[INSTRUCTION]:
Everything from the line containing "8060 | 2800 |" through the line containing "- تم نسخ الجدول الملحق" in the listing below should be copied exactly, and nothing more.

Start of Block

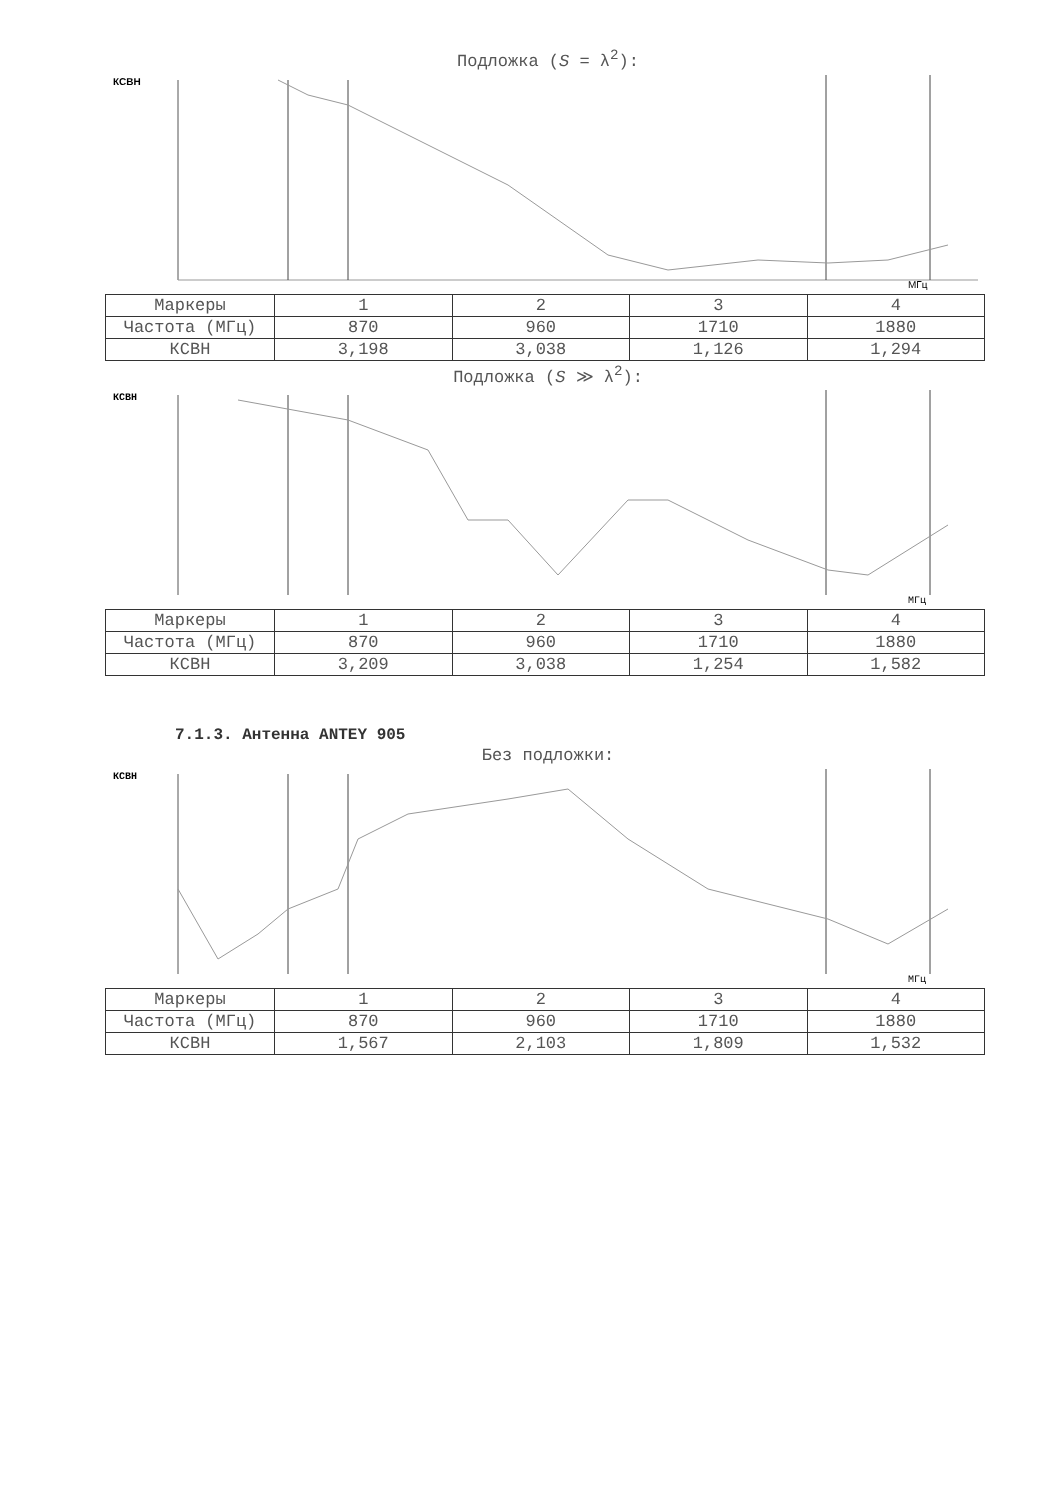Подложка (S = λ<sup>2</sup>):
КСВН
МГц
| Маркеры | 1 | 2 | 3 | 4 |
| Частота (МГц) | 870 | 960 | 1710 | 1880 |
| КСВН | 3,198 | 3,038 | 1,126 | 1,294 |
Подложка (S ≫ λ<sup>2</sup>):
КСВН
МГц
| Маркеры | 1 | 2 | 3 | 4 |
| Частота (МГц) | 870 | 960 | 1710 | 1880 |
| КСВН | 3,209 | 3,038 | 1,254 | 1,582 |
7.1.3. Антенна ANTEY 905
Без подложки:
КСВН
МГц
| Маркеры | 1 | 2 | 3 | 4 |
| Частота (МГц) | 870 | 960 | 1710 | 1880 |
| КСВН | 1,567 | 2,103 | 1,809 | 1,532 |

End of Block
Start of Block

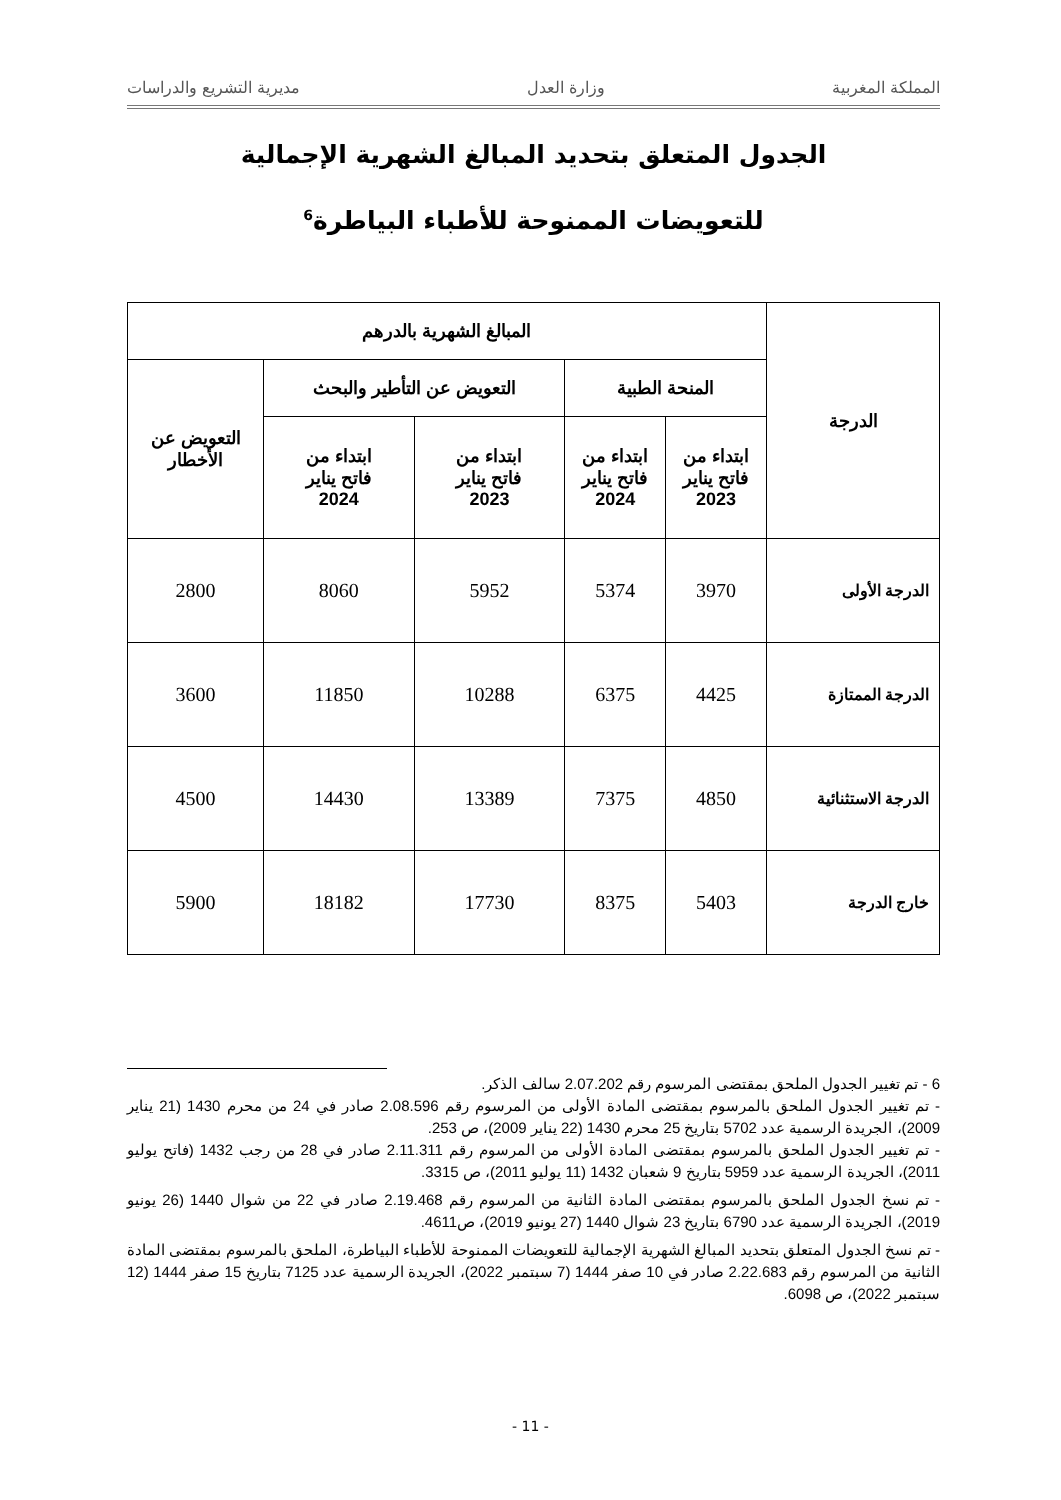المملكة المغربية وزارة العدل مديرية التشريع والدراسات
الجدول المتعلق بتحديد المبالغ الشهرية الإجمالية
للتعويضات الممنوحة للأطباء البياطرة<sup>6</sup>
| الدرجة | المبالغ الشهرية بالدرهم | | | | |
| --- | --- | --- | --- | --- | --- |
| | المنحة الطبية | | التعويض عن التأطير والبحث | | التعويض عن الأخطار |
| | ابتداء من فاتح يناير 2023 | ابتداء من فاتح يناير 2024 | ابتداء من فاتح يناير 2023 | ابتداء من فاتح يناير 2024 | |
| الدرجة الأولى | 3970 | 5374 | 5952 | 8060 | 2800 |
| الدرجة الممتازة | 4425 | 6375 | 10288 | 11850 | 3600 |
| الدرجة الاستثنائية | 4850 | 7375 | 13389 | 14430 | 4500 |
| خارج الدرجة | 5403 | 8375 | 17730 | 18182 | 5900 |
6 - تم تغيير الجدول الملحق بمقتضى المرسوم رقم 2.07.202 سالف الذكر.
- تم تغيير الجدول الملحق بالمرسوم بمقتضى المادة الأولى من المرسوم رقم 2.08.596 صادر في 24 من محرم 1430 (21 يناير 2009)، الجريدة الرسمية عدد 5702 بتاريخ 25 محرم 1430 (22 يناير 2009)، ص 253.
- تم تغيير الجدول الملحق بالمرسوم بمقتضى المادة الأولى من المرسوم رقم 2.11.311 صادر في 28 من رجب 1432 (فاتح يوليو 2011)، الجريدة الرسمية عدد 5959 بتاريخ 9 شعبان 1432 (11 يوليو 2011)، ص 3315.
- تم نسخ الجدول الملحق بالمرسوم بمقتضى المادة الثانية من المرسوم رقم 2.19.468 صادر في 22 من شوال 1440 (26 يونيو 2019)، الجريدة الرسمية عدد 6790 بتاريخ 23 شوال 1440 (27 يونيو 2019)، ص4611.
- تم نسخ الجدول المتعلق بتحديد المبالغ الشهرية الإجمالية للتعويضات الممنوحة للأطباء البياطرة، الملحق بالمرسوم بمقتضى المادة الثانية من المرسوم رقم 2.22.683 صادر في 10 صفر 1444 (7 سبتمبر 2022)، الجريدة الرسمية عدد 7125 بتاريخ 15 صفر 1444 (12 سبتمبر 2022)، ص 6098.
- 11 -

End of Block

[REPLY]:
| الدرجة الأولى | 3970 | 5374 | 5952 | 8060 | 2800 |
| الدرجة الممتازة | 4425 | 6375 | 10288 | 11850 | 3600 |
| الدرجة الاستثنائية | 4850 | 7375 | 13389 | 14430 | 4500 |
| خارج الدرجة | 5403 | 8375 | 17730 | 18182 | 5900 |
6 - تم تغيير الجدول الملحق بمقتضى المرسوم رقم 2.07.202 سالف الذكر.
- تم تغيير الجدول الملحق بالمرسوم بمقتضى المادة الأولى من المرسوم رقم 2.08.596 صادر في 24 من محرم 1430 (21 يناير 2009)، الجريدة الرسمية عدد 5702 بتاريخ 25 محرم 1430 (22 يناير 2009)، ص 253.
- تم تغيير الجدول الملحق بالمرسوم بمقتضى المادة الأولى من المرسوم رقم 2.11.311 صادر في 28 من رجب 1432 (فاتح يوليو 2011)، الجريدة الرسمية عدد 5959 بتاريخ 9 شعبان 1432 (11 يوليو 2011)، ص 3315.
- تم نسخ الجدول الملحق بالمرسوم بمقتضى المادة الثانية من المرسوم رقم 2.19.468 صادر في 22 من شوال 1440 (26 يونيو 2019)، الجريدة الرسمية عدد 6790 بتاريخ 23 شوال 1440 (27 يونيو 2019)، ص4611.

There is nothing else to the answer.